Copy every line of text in the data below character for character, leaving out the pictures.

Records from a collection
-- Opening Marker --

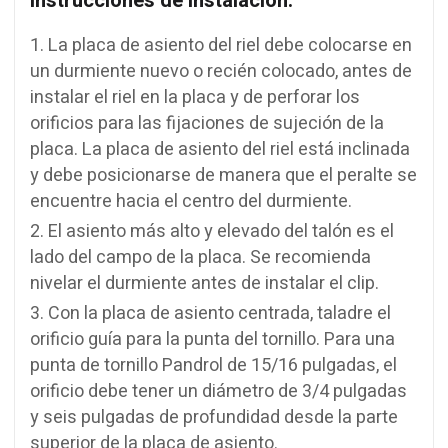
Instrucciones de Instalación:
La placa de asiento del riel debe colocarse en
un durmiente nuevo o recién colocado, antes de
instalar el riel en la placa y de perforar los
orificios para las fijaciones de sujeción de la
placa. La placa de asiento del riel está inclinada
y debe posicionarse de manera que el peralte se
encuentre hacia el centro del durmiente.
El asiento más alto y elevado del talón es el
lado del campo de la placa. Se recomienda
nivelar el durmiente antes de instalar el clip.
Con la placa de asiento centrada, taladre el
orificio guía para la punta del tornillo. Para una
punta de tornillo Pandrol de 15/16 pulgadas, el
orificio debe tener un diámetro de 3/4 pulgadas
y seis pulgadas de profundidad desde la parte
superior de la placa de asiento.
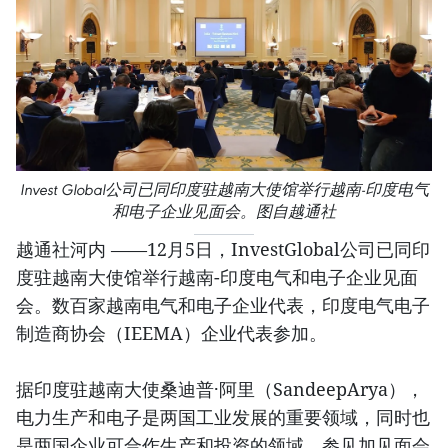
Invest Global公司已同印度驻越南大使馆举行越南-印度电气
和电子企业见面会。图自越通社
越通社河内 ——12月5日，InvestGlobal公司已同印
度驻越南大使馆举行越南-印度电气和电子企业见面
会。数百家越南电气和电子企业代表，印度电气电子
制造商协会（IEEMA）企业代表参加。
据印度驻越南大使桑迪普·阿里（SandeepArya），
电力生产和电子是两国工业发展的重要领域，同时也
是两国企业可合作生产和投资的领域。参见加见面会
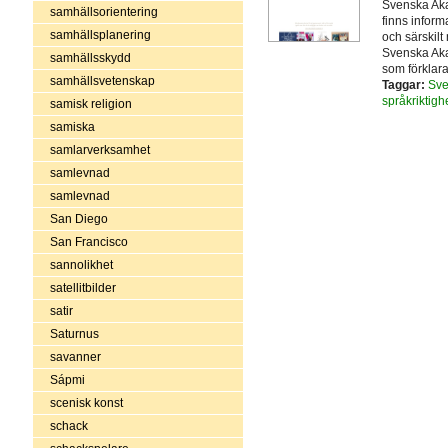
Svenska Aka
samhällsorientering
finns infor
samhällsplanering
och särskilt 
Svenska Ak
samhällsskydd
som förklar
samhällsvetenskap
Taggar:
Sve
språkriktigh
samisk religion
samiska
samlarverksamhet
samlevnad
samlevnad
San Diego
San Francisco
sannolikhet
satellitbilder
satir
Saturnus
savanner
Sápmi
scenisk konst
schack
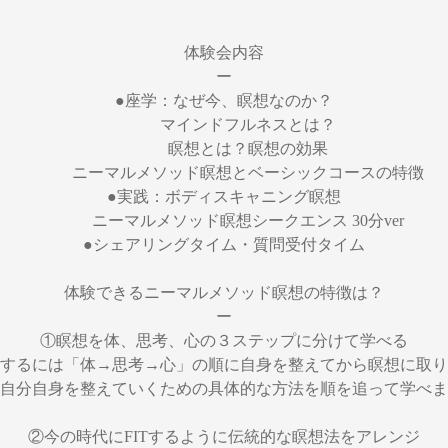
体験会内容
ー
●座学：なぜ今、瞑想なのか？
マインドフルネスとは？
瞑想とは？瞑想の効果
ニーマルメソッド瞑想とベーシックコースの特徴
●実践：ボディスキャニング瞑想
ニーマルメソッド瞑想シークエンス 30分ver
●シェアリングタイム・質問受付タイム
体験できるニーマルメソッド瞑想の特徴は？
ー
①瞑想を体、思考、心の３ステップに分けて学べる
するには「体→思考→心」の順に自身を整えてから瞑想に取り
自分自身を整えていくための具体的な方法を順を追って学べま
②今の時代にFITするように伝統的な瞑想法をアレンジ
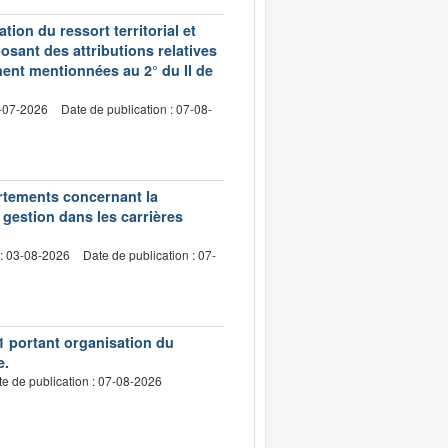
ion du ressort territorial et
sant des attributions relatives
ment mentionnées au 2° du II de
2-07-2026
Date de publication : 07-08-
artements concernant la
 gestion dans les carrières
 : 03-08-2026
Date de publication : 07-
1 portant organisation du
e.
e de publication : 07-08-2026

-- Closing Marker --

ANSWER TO THIS PROBLEM
Instrucciones de Instalación:
La placa de asiento del riel debe colocarse en
un durmiente nuevo o recién colocado, antes de
instalar el riel en la placa y de perforar los
orificios para las fijaciones de sujeción de la
placa. La placa de asiento del riel está inclinada
y debe posicionarse de manera que el peralte se
encuentre hacia el centro del durmiente.
El asiento más alto y elevado del talón es el
lado del campo de la placa. Se recomienda
nivelar el durmiente antes de instalar el clip.
Con la placa de asiento centrada, taladre el
orificio guía para la punta del tornillo. Para una
punta de tornillo Pandrol de 15/16 pulgadas, el
orificio debe tener un diámetro de 3/4 pulgadas
y seis pulgadas de profundidad desde la parte
superior de la placa de asiento.
Invest Global公司已同印度驻越南大使馆举行越南-印度电气
和电子企业见面会。图自越通社
越通社河内 ——12月5日，InvestGlobal公司已同印
度驻越南大使馆举行越南-印度电气和电子企业见面
会。数百家越南电气和电子企业代表，印度电气电子
制造商协会（IEEMA）企业代表参加。
据印度驻越南大使桑迪普·阿里（SandeepArya），
电力生产和电子是两国工业发展的重要领域，同时也
是两国企业可合作生产和投资的领域。参见加见面会
Svenska Aka
samhällsorientering
finns infor
samhällsplanering
och särskilt 
Svenska Ak
samhällsskydd
som förklar
samhällsvetenskap
Taggar:
Sve
språkriktigh
samisk religion
samiska
samlarverksamhet
samlevnad
samlevnad
San Diego
San Francisco
sannolikhet
satellitbilder
satir
Saturnus
savanner
Sápmi
scenisk konst
schack
体験会内容
ー
●座学：なぜ今、瞑想なのか？
マインドフルネスとは？
瞑想とは？瞑想の効果
ニーマルメソッド瞑想とベーシックコースの特徴
●実践：ボディスキャニング瞑想
ニーマルメソッド瞑想シークエンス 30分ver
●シェアリングタイム・質問受付タイム
体験できるニーマルメソッド瞑想の特徴は？
ー
①瞑想を体、思考、心の３ステップに分けて学べる
するには「体→思考→心」の順に自身を整えてから瞑想に取り
自分自身を整えていくための具体的な方法を順を追って学べま
②今の時代にFITするように伝統的な瞑想法をアレンジ
ion du ressort territorial et
sant des attributions relatives
ment mentionnées au 2° du II de
2-07-2026
Date de publication : 07-08-
artements concernant la
 gestion dans les carrières
 : 03-08-2026
Date de publication : 07-
1 portant organisation du
e.
e de publication : 07-08-2026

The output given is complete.